Large scale image processing demands a standardized way of not only storage but also a method for job distribution and scheduling. The eXtensible Neuroimaging Archive Toolkit (XNAT) is one of several platforms that seeks to solve the storage issues. Distributed Automation for XNAT (DAX) is a job control and distribution manager. Recent massive data projects have revealed several bottlenecks for projects with >100,000 assessors (i.e., data processing pipelines in XNAT). In order to address these concerns, we have developed a new API, which exposes a direct connection to the database rather than REST API calls to accomplish the generation of assessors. This method, consistent with XNAT, keeps a full history for auditing purposes. Additionally, we have optimized DAX to keep track of processing status on disk (called DISKQ) rather than on XNAT, which greatly reduces load on XNAT by vastly dropping the number of API calls. Finally, we have integrated DAX into a Docker container with the idea of using it as a Docker controller to launch Docker containers of image processing pipelines. Using our new API, we reduced the time to create 1,000 assessors (a sub-cohort of our case project) from 65040 seconds to 229 seconds (a decrease of over 270 fold). DISKQ, using pyXnat, allows launching of 400 jobs in under 10 seconds which previously took 2,000 seconds. Together these updates position DAX to support projects with hundreds of thousands of scans and to run them in a time-efficient manner.

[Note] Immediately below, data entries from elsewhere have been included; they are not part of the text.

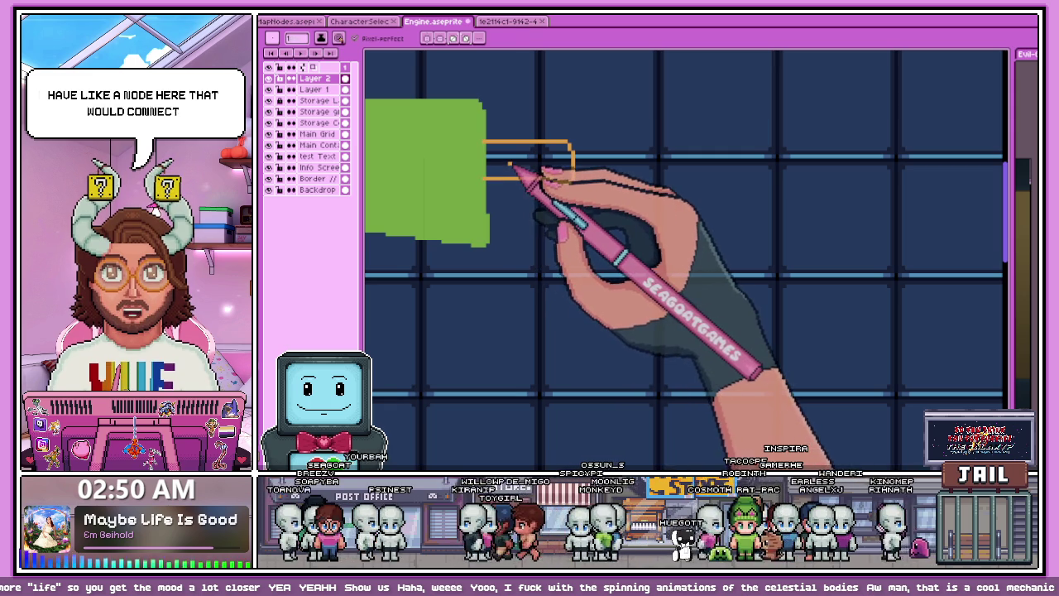
{"action": "key", "text": "g"}
{"action": "left_click", "coordinate": [530, 161]}
{"action": "scroll", "coordinate": [546, 207], "scroll_direction": "down", "scroll_amount": 3}
{"action": "scroll", "coordinate": [529, 213], "scroll_direction": "up", "scroll_amount": 1}
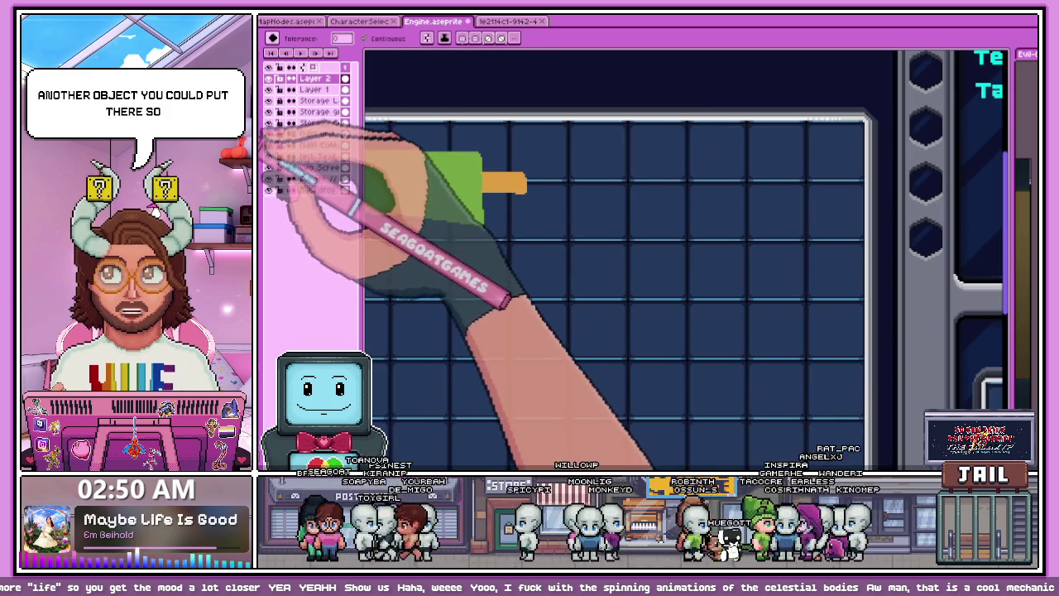
{"action": "key", "text": "Right"}
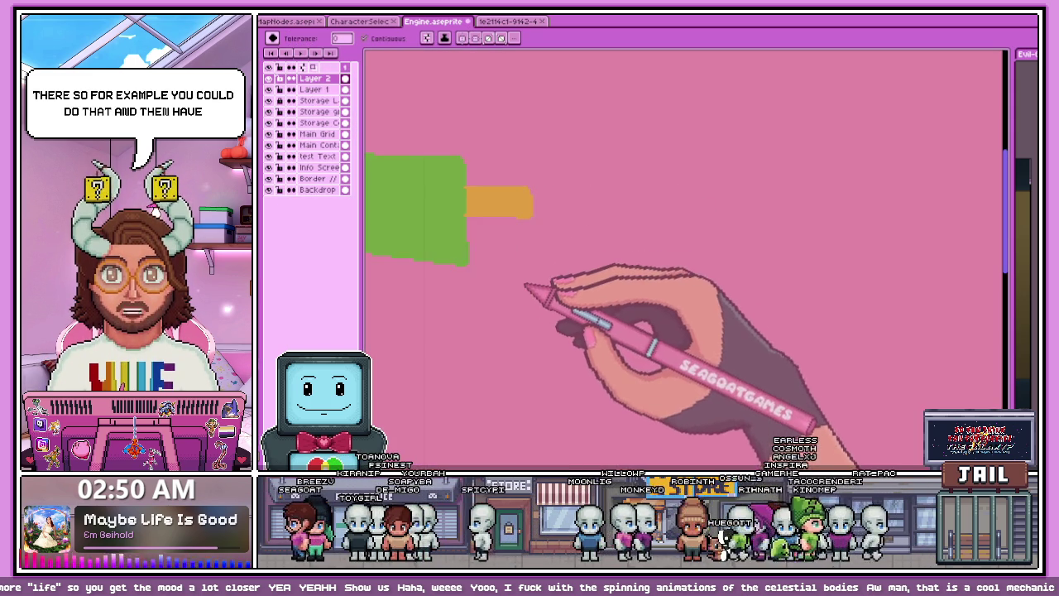
{"action": "key", "text": "Left"}
{"action": "key", "text": "b"}
{"action": "mouse_move", "coordinate": [527, 130]}
{"action": "left_mouse_down"}
{"action": "mouse_move", "coordinate": [648, 224]}
{"action": "mouse_move", "coordinate": [526, 130]}
{"action": "left_mouse_up"}
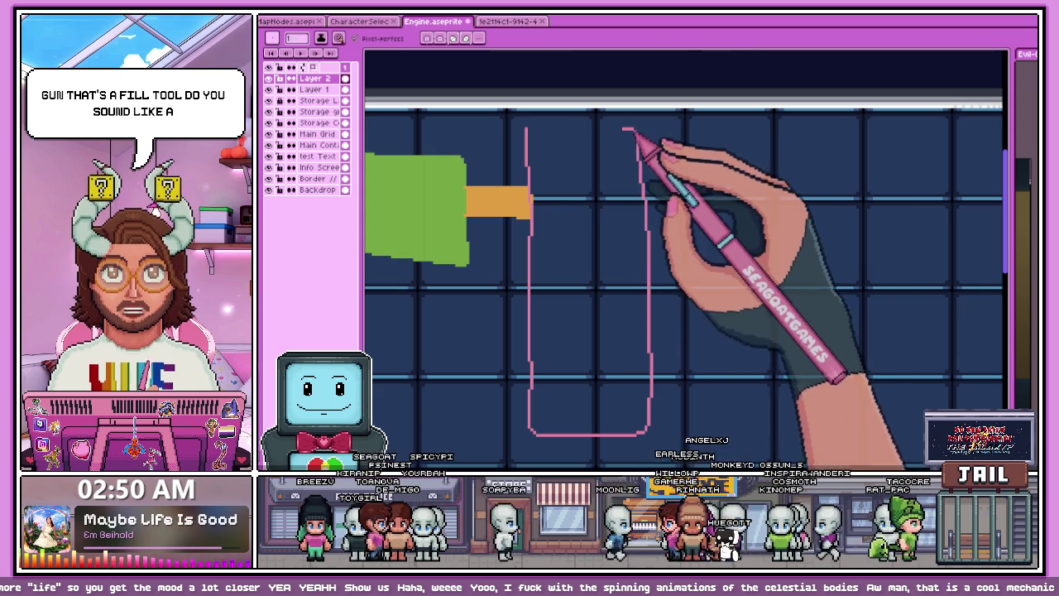
Fill the pink block solid pink, undoing the stray fills on the green block and background
{"action": "key", "text": "g"}
{"action": "left_click", "coordinate": [579, 186]}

大规模图像处理不仅需要一种标准化的存储方式,还需要一种作业分配和调度方法。可扩展神经影像存档工具包(XNAT)是旨在解决存储问题的多个平台之一。XNAT分布式自动化(DAX)是一个作业控制和分配管理器。最近的大规模数据项目揭示了针对拥有超过100,000名评估者的项目(即XNAT中的数据处理管道)存在的几个瓶颈。为了解决这些问题,我们开发了一种新的应用程序编程接口(API),它直接连接到数据库,而不是通过REST API调用完成评估者的生成。这种方法与XNAT一致,为审计目的保留完整的历史记录。此外,我们对DAX进行了优化,以跟踪磁盘上的处理状态(称为DISKQ),而不是XNAT上的状态,这通过大幅减少API调用次数大大降低了XNAT的负载。最后,我们将DAX集成到一个Docker容器中,目的是将其用作Docker控制器来启动图像处理管道的Docker容器。使用我们的新API,我们将创建1000名评估者(我们案例项目的一个子队列)的时间从65040秒减少到229秒(减少了270多倍)。使用pyXnat的DISKQ允许在不到10秒内启动400个作业,而之前这需要2000秒。这些更新共同使DAX能够支持拥有数十万次扫描的项目,并以高效的方式运行它们。